(Saved data entries)
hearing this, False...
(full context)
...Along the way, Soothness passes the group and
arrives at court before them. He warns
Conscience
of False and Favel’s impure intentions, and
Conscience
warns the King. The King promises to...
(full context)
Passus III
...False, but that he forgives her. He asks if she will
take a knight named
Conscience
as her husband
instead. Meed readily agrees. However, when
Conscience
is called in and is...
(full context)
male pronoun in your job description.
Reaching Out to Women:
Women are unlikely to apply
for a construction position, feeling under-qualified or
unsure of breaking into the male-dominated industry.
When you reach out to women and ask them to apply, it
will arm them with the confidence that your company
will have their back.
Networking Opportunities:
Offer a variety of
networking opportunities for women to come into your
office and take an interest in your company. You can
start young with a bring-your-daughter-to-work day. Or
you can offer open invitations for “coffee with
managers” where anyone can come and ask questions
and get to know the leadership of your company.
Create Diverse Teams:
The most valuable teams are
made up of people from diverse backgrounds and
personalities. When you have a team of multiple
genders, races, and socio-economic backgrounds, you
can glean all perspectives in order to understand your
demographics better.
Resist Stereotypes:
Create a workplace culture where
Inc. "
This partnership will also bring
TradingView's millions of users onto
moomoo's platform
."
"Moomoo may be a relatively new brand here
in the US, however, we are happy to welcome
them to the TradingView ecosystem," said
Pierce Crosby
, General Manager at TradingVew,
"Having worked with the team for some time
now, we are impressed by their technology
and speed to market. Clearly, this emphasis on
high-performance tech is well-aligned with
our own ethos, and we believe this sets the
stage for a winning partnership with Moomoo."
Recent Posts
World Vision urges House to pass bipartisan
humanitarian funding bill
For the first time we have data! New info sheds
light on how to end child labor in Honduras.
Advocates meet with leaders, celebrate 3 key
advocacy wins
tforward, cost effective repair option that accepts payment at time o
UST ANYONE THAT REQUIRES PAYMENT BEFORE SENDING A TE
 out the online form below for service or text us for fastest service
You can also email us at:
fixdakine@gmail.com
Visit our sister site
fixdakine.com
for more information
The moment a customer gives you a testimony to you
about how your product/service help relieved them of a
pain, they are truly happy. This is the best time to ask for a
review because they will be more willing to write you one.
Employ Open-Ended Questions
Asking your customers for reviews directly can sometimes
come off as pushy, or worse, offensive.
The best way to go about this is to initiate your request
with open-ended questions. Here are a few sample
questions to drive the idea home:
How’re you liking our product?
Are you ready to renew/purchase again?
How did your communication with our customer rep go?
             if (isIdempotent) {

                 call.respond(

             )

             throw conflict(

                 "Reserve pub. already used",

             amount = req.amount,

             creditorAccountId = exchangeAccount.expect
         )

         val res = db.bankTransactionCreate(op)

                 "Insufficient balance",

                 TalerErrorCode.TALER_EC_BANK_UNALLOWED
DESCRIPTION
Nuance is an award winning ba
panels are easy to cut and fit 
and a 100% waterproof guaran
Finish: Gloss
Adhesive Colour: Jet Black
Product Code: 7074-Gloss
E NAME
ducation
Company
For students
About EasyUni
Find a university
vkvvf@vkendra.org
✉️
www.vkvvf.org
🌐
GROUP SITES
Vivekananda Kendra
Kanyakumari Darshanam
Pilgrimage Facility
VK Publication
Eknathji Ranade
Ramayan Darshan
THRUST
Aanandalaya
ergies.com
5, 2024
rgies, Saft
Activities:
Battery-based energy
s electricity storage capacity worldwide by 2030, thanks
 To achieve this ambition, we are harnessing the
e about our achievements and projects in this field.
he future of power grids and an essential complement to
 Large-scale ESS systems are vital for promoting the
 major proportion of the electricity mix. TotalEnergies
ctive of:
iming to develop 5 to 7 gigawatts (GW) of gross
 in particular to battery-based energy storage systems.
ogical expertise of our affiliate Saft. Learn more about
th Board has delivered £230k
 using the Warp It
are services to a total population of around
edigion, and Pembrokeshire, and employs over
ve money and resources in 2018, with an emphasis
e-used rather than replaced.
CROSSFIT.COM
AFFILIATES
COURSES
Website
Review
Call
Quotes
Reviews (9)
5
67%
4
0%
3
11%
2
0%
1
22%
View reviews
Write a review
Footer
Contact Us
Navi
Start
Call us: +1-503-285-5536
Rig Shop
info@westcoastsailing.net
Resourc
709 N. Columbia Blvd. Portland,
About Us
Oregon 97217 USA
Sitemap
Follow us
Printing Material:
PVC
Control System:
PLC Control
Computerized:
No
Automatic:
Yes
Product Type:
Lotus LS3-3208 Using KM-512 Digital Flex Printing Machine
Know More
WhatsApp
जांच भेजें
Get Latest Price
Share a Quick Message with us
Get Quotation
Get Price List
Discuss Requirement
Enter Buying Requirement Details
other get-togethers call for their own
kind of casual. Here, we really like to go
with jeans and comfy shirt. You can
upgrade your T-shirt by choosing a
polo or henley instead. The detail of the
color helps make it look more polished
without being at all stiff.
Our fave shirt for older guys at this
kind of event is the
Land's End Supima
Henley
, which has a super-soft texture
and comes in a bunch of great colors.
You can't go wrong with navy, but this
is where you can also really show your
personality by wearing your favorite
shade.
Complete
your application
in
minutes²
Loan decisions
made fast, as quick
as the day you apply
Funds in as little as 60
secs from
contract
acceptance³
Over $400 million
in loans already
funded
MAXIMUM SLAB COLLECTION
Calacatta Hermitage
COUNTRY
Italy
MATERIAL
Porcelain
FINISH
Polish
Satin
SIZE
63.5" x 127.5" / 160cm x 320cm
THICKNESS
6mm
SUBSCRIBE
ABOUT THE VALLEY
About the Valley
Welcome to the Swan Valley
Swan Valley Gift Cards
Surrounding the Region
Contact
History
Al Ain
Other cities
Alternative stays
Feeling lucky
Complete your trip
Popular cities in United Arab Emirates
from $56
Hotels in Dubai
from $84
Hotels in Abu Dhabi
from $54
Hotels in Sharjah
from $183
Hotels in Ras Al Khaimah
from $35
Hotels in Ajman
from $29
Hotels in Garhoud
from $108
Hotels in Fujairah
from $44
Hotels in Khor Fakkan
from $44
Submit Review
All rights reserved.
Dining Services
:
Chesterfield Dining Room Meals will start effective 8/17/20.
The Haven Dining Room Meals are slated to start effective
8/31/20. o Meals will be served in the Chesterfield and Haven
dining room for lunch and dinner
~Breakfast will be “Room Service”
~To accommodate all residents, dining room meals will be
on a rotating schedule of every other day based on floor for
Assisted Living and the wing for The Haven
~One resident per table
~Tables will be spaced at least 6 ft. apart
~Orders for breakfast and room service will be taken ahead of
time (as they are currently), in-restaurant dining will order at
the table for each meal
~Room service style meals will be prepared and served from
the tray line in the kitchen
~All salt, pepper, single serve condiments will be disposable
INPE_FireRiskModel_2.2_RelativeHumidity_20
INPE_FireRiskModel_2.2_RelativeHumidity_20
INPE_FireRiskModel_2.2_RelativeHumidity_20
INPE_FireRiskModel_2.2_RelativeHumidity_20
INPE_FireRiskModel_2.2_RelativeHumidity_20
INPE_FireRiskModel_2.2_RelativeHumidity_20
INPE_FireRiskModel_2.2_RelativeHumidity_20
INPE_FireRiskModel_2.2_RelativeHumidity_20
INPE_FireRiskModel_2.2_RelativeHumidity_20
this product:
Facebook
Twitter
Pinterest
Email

▶ **WHAT YOU NEED TO DO**:
Only a number is wanted here: how many lines above hold the string "systems"?

▶ **ANSWER BOX**:
2